Brown boards are of disgusting quality. They are metallized in such a thin layer that tears are visible in some places. It is poorly wetted with solder, even if you use a good flux. And everything that was soldered - comes off along with the metallization at the slightest effort.
Green ones cost one and a half to two times more, but everything is in order with the quality. Metallization on them with thickness has no problems. All holes in the board are tinned at the factory, due to which copper does not oxidize and there are no problems with soldering.
You can find and buy these layouts both in the nearest radio store and on aliexpress. In China, they cost half the price, but delivery will have to wait.
Choose radio components with long leads, they will come in handy when installing the circuit. If you are going to use used parts, be sure to check their functionality and the absence of external damage.
The only detail you have to make yourself is the transformer.
The matching wire must be wound with a thin wire. Number of turns in each winding:
- I - 7 turns.
- II - 7.
- III - 3.
Do not forget to fix the windings with tape, otherwise they will creep.
The power transformer consists of only two windings. Wrap the primary with a 0.5mm² wire, and the secondary - 2.5mm². The primary and secondary housing consist of 90 and 12 turns, respectively.
For soldering, it is better not to use "old-fashioned" soldering irons - they can easily burn temperature-sensitive radioelements. Take a better soldering iron with power adjustment, they do not overheat, unlike the first ones.
install the transistors on the radiators in advance. Doing this on an already assembled board is extremely inconvenient. You need to assemble the diagram from small details to large ones. If you install the large ones first, they will get in the way when soldering the small ones. Consider this.
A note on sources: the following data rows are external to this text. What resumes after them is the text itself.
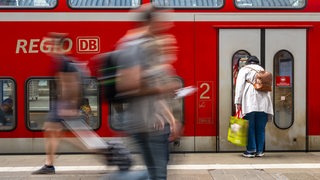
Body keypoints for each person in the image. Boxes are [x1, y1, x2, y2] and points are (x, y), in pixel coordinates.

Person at [111, 4, 180, 180]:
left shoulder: (141, 44)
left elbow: (148, 86)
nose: (167, 24)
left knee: (154, 173)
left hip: (148, 122)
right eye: (162, 19)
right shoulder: (138, 46)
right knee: (157, 175)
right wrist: (165, 88)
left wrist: (170, 118)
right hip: (147, 123)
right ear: (151, 20)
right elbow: (129, 85)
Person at [32, 32, 85, 174]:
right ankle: (49, 164)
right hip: (64, 102)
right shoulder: (63, 60)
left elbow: (68, 84)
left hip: (63, 103)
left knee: (51, 130)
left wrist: (68, 106)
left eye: (50, 44)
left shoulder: (62, 61)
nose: (47, 47)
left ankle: (103, 152)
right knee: (53, 131)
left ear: (57, 45)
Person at [234, 56, 273, 158]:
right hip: (264, 103)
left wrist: (237, 101)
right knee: (260, 128)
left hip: (249, 102)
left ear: (248, 63)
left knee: (249, 126)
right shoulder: (263, 71)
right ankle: (259, 151)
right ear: (257, 63)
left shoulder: (244, 69)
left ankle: (251, 150)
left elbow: (239, 86)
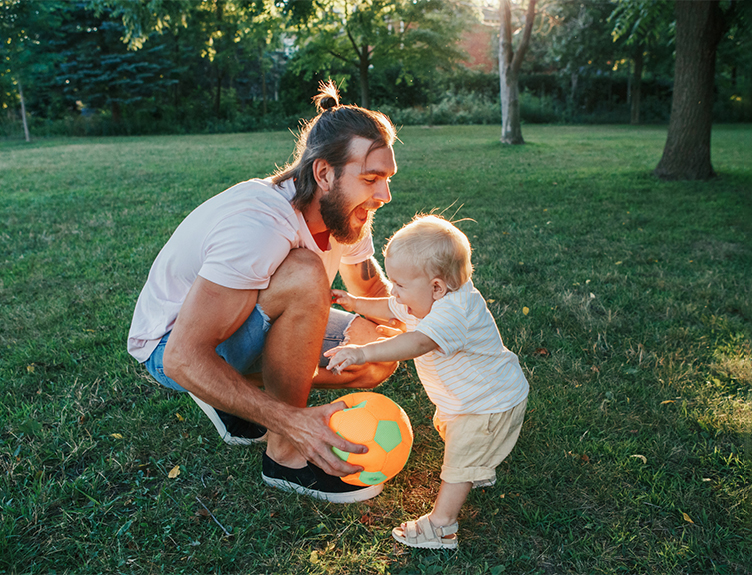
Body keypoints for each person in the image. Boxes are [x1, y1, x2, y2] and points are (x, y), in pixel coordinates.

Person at [127, 81, 402, 504]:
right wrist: (295, 421)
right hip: (173, 347)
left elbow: (373, 292)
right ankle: (284, 456)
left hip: (240, 327)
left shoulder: (345, 214)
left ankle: (230, 399)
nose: (383, 196)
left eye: (386, 179)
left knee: (380, 349)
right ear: (324, 173)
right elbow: (183, 357)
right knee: (305, 272)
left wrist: (433, 323)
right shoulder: (259, 225)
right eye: (370, 179)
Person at [325, 215, 529, 548]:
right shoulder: (423, 298)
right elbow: (391, 307)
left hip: (489, 404)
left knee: (457, 464)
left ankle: (441, 527)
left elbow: (416, 342)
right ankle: (476, 464)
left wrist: (363, 353)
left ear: (437, 286)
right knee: (454, 437)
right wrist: (356, 303)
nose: (394, 291)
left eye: (400, 285)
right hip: (466, 401)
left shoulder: (454, 311)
When assembling, look at the schematic diagram, all connections of radioelements must correspond to it. Slide the leads of the parts into the holes on the board and bend them in the desired direction. If the length is not enough, extend them with a wire. After soldering, glue the transformers to the board with epoxy resin.
After assembly, connect a load to the terminals of the device and make sure that it works.
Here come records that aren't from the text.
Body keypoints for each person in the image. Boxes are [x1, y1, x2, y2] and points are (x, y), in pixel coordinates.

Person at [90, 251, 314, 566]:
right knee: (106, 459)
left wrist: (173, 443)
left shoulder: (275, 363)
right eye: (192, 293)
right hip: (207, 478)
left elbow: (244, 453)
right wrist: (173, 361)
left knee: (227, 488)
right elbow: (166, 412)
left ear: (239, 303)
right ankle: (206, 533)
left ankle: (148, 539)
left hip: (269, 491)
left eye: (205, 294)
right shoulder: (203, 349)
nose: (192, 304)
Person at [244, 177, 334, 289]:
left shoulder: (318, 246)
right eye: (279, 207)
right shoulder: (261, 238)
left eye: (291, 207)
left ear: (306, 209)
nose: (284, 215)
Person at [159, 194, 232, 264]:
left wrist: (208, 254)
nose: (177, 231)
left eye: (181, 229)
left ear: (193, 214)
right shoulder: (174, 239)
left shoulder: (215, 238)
Conversion into a power supply
It happens that the batteries of the power tool fail, but there is no opportunity to buy a new one. In this case, an adapter in the form of a power supply will help. After a little modification, such an adapter can be assembled from an electronic transformer.
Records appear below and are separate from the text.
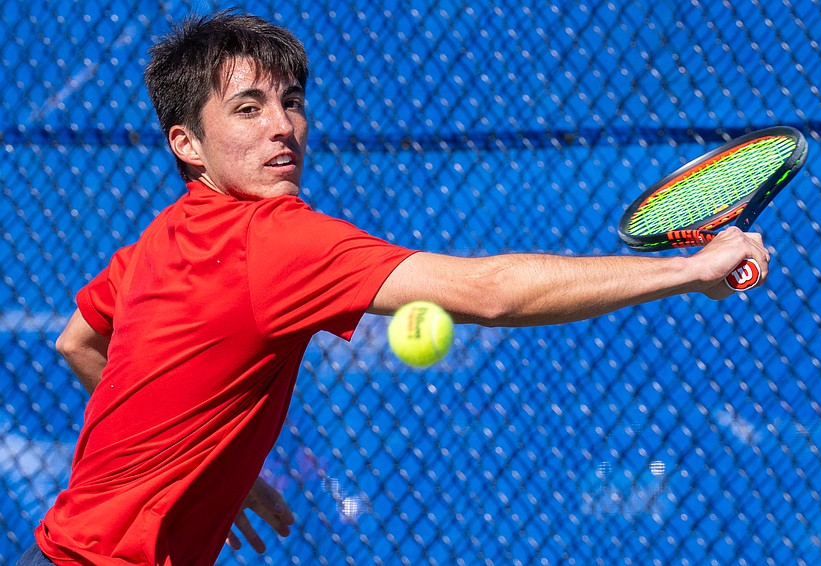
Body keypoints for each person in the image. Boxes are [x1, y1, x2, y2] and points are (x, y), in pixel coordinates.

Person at [21, 9, 771, 566]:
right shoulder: (278, 241)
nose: (284, 127)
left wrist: (202, 469)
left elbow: (77, 342)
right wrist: (688, 270)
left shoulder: (160, 239)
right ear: (187, 143)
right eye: (248, 108)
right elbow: (491, 293)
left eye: (292, 101)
Details that will be needed for the rework:
- NTC thermistor 4 ohm.
- Capacitor 100 μF, 400 V.
- Capacitor 100 uF, 63V.
- Film capacitor 100 nF.
- 2 resistors 6.8 Ohm, 5 W.
- 500 ohm resistor, 2 W.
- 4 diodes KD213B.
- Radiator for diodes.
- Toroidal core.
- Wire with a cross section of 1.2 mm².
- A piece of a circuit board.
Before starting, check if you have forgotten any part. If all parts are in place, start converting the electronic transformer into a power supply.
Solder a 400 V, 100 μF capacitor to the diode bridge output. To reduce the charging current of the capacitor, solder the thermistor into the break in the power wire. If you forget to do this, the diode bridge will burn out the first time you plug it into the network.
Disconnect the second winding of the matching transformer and replace it with a jumper. Add one winding to both transformers. Make one turn on the matching one, and two on the power one. Connect the windings to each other by soldering two parallel-connected 6.8 Ohm resistors into the wire break.
To make a choke, wind 24 turns of 1.2 mm² wire around the core and secure it with tape. Then, on the breadboard, assemble the remaining radio components according to the diagram and connect the assembly to the main circuit. Remember to install diodes on the heatsink, when working under load, they get very hot.
Secure the entire structure in any suitable enclosure and the power supply can be considered assembled.
After final assembly, plug in the device and test its operation. It should give out a voltage of 12 volts. If the power supply gives them out, you did your job perfectly well. If it doesn't work, check if you took a non-working transformer.